Well, I can’t answer your question until I calm myself down. Because when my body is in a state of fear, it won’t think clearly. This is because my rational prefrontal cortex goes on vacation and hands over the keys to my amygdala, my brain’s fear center.
So how am I going to handle this? Well, I’ll start by forcing my body to calm down, even if there’s good reason for it to be freaked out.
I’m going to try squeezing as many of my already tight muscles as hard as I can for a good 15 seconds, and then suddenly releasing. And then I will do some nice deep breathing, using my belly to pull the air in.
Ahh… That worked well enough to bring me back to myself. And it could do great things for you as well. But it won’t work in the gross face of a mobile exoskeleton. So I recommend you practice these techniques daily so that you can do them even when alarm bells start ringing.
Relaxation techniques on their own are enough to help you through an episode, but they won’t cure you of the fear. Certain types of therapy would effectively help by having you relax as you think about a bug, then look at a picture of a bug, then be in the room with a real bug and, finally, be holding a bug, perhaps while dancing to La Cucaracha. Well, all of that is true, sans the choreography. And it’s tailor-paced for you.
If you’re not quite ready just yet to feel a bug crawling up your arm, how about exploring some stuff with me? I am curious about what a bug means to you and I think you gave me some clues from your question.
One thing is that it means you may need to bring chemicals into your home and possibly expose your baby to harm. Well, harm to a baby is scary for anyone.

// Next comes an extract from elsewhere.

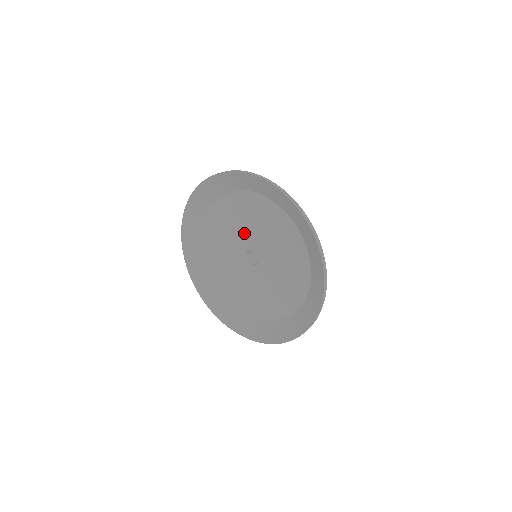
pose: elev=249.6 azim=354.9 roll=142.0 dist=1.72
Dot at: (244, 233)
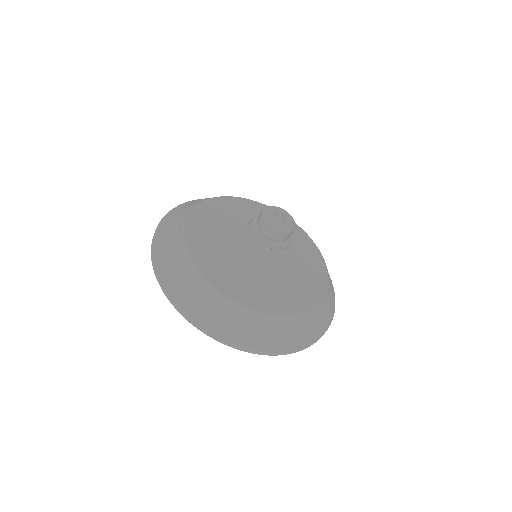
Dot at: occluded
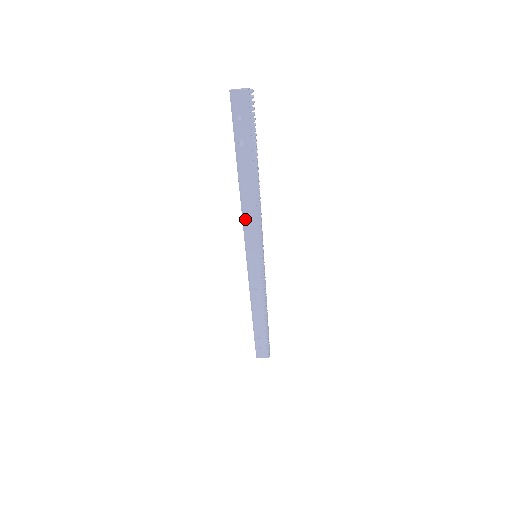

Because a little baby in harm’s way could, G-d forbid, possibly lead to (start breathing now, sloooowly) serious illness, permanent injury, or even death. So it seems like if we follow that train of thought, a bug could mean doom for your child. This is a real possibility.
But is it probability? That is another story. Right now, we don’t care about probabilities. Right now we are focusing on what might be at the core of this fear. And look how sensible this is—seeing a bug may mean danger for your baby. Who wouldn’t respond with intense horror moviesque reactions to that?
That brings me to the next layer. You seem to feel like you are not quite normal for your reaction to bugs. You also think your husband thinks less of you for it. That, I would imagine, ups the ante when those ants go marching two by two.
When you see the bug, you get scared. Then, you think that most people you know don’t get this scared, and there may be something wrong with you. That, I venture, makes you even more scared.
And, oh yeah, hubby also thinks this isn’t ok. If we followed the thread on that one, it would not look pretty. So you are left with layer after layer of fear that just goes on to fuel more fear.
So now we de-escalate. “A fly doesn’t mean infestation,” “If my home were infested, we can try green treatments first, or we can move out for triple the usual amount of time,” “Many people bug out over bugs — it’s ok that I am scared,” and “My husband loves me, even with this issue.”
If all this doesn’t help, it may be time to find a good therapist. And you may be surprised at how many perfectly normal people you see walking out of her office.